Временна́я канцелярия - страница 4



– И вообще, скоро обед, осталось немножко продержаться, – он подмигнул и пошел дальше по коридору, а я вернулся на свое рабочее место.

Действительно, осталось немного продержаться. И зачем мы вообще ходим на работу? Где многие не то, чтобы не любят свою работу, а попросту не понимают, зачем они все это делают. Точнее, мысли эти иногда приходят им в головы, производя некоторый хаос, но вскоре уходят, стоит грозному начальнику показаться из-за угла или просто вспомнить о своих кредитах. Как заводной механизм старых неисправных часов приходит иногда в движение, но уже через несколько секунд замирает снова. Вот и мы примерно такие же часы, стоящие на месте.

Иногда некоторые экземпляры даже пытаются сменить место работы, или вовсе сферу деятельности, и с громкими словами: «С меня хватит», – оставляют рабочие места на зависть коллегам, но в скором времени превращаются в те же сидячие часы, но уже на другом месте.

Я тяжко вздохнул. Что уж кривить душой, я ничем не отличался от своих соратников по трудовому тылу. Всем нам было спокойнее на так называемой стабильной работе, все мы боялись неизвестности, и могли только завидовать смелым коллегам, решившимся наконец-то сдвинуться с места и начать жить. Но стоило нам узнать, что, впрочем-то, сменили они «шило на мыло», как тут же злорадное жужжание, похлеще чем в любом улье, заполняло офисное помещение, и вздох облегчения прокатывался волной по головам: «Лучше синица в руке, чем журавль в небе», – на позитивной ноте заканчивалось обсуждение очередной неудачи сбежавшего коллеги, и уже в приподнятом настроении трудяги принимались за свою нудную, а зачастую и вовсе бесполезную, работу. Что-то сделать для ее полезности, интересности, а то и вовсе предложить свежую идею – это что-то из области фантастики.

Тут я даже тяжко вздохнул. На меня, бывало, тоже нахлынывали такие минуты грусти от собственной никчемности, но приходило очередное задание начальства и предаваться меланхолии уже было некогда.

Но сейчас меня лелеяло тайное знание о некоей скрытой от обычных глаз жизни часового механизма, к которой я сам теперь был причастен. Глаза невольно загорелись и глянули на ручные часы. Но стрелка не двигалась. Я в ожидании замер, боясь пошевелиться и в то же время желая тут же во всем разобраться. Но развитый инстинкт самосохранения, выработанный, благодаря стабильной работе, прямо говорил мне обождать и не торопить время. Хотя куда его поторопишь, если оно замерло на месте.

Гулкие шаги отдавались эхом в голове, волосы там же щекотно шевелились. Шум затихал вдали, а ко мне так никто и не подходил, но я продолжал сидеть в ожидании. Если время замерло, значит, кто-то явился за кем-то. И если я не замер вместе с другими и слышал шаги, то почему никто ко мне так и не подошел.

– Ты что, спишь с открытыми глазами? – Федя с удивлением разглядывал мою застывшую фигуру.

Невольно вздрогнув, я глянул на часы. Стрелки двигались по своему вечному кругу, а значит я все-таки что-то или кого-то пропустил.

– Задумался, – я моргнул и на всякий случай для убедительности потер глаза, – ты что-то хотел?

– Да мы тут хотели собраться после работы, в карты сыграть, ты с нами?

Федя, небольшого роста пухлый мужичок с весьма добродушным лицом, легко мог расположить к себе практически любого человека.

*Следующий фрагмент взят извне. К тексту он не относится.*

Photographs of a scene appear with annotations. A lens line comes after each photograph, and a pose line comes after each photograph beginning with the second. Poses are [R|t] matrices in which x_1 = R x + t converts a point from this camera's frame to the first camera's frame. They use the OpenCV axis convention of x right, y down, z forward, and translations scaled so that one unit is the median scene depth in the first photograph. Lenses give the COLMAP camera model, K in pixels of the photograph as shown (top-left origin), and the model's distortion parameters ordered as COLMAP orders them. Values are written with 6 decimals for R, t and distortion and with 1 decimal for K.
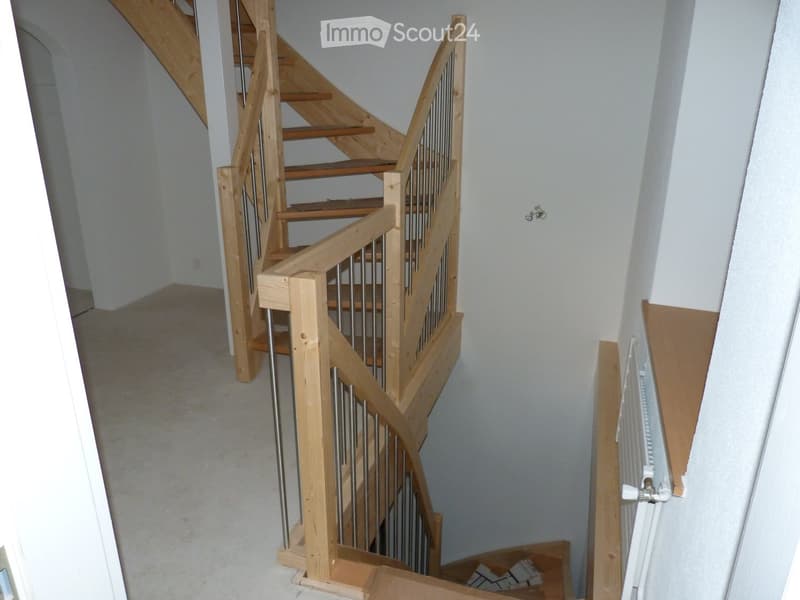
lens RADIAL K [[599.8, 0, 400.6], [0, 599.8, 303.3], [0, 0, 1]] dist [-0.040820, 0.020696]
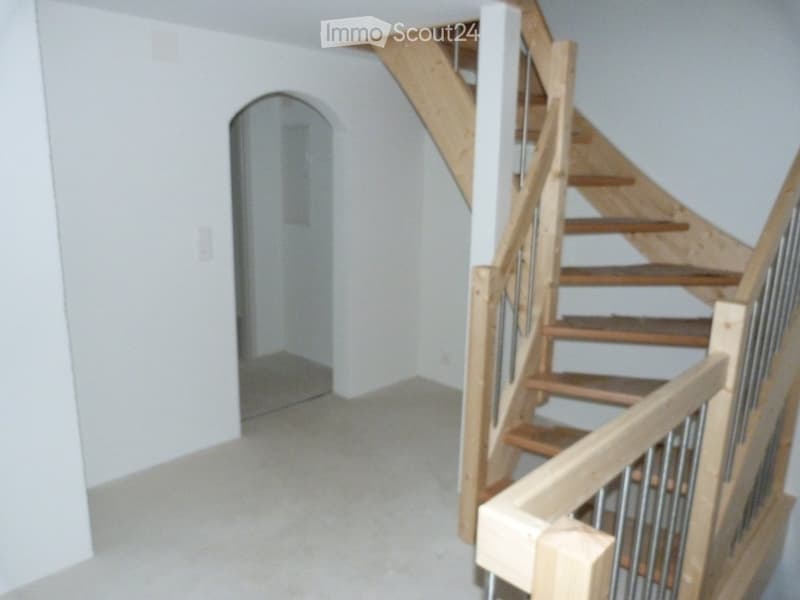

До тех пор, пока вы не оказывались с ним за карточным столом. Федя как паук затягивал несчастных в карточные сети, и вы уже не замечали, как получали некоторую зависимость от этих вечерних посиделок, где Федя приобретал вид довольно грозного тарантула, что при первой встрече представить себе было просто невозможно. Но когда вы уходили не солоно хлебавши, обещая себе больше ни за какие коврижки не попадаться в умело расставленные сети, все равно возвращались за зеленый стол.